June 3:- Can a real estate brokerage classify a salesperson as an independent contractor without breaking the law?
A review of the independent contractor statute (Chapter 149, Section 148B) would suggest not. According to that statute a worker is an employee, as opposed to an independent contractor, unless the employer can show that the worker’s services are “performed outside the usual course of the [employer’s] business.”
By definition, the work of selling real estate is within the usual course of the real estate business. Not even the most flexible mental gymnast could persuasively describe the work of a real-estate salesperson as falling outside the usual course of a real-estate businesses’s business, at least not with a straight face.

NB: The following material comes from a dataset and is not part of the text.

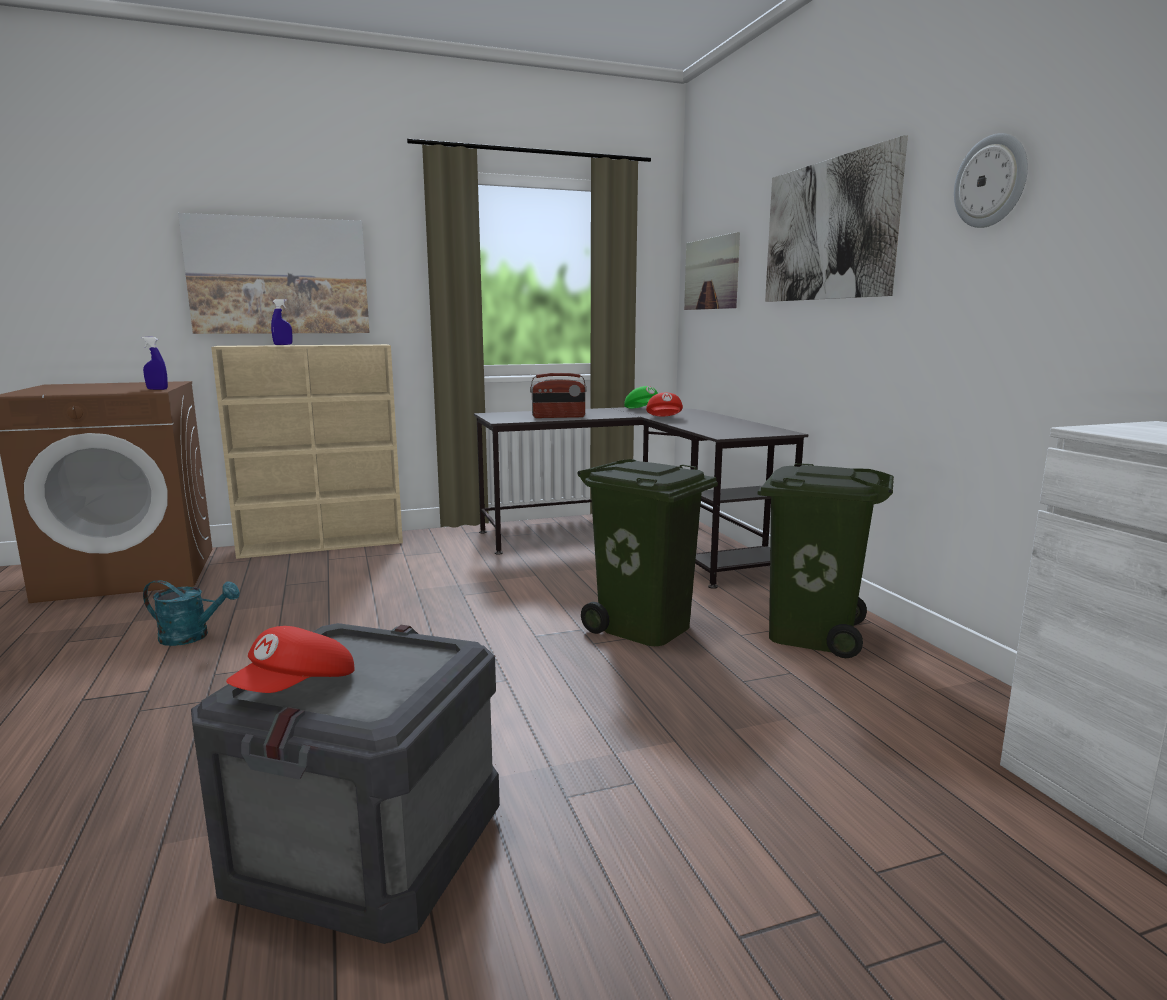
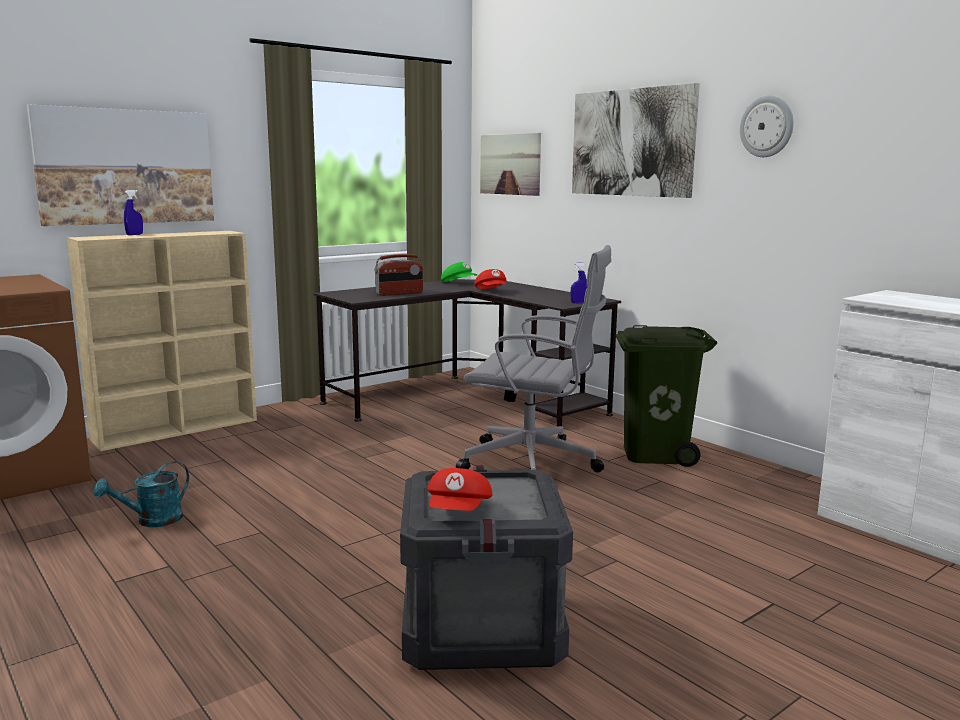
camera: 20 degrees left, 0 degrees up
blue spray bottle [142,337,168,390] -> blue spray bottle moved to [570,262,587,303]
turquoise watering can [143,580,240,646] -> turquoise watering can turned 150 degrees clockwise [94,461,189,527]
green trash can [578,459,718,646] -> grey office chair [456,245,611,472]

But today in Monell v. Boston Pads, LLC, the Supreme Judicial Court (SJC) held that yes, a real-estate salesperson may indeed work as an independent contractor, a decision that should come as a relief to those in the real estate business.
The reason for the Court’s decision has to do with the interplay of two statutes, and a canon of statutory construction. One statute is the independent-contractor statute, which deals with employment in general. The other deals specifically with real-estate licensing (Chapter 112, Section 87R) and expressly provides that salespersons may affiliate with brokers as either employees or independent contractors. If the independent-contractor statute controls, then salespersons must be employees, whether they like it or not. If the real-estate licensing statute controls, they can be independent contractors.
To resolve the conflict, the SJC relied on the principle that “a specific statute controls over the provisions of a general statute.” In this case, the more specific statute is the one that governs the real-estate business, which, therefore, prevails over the general independent-contractor statute.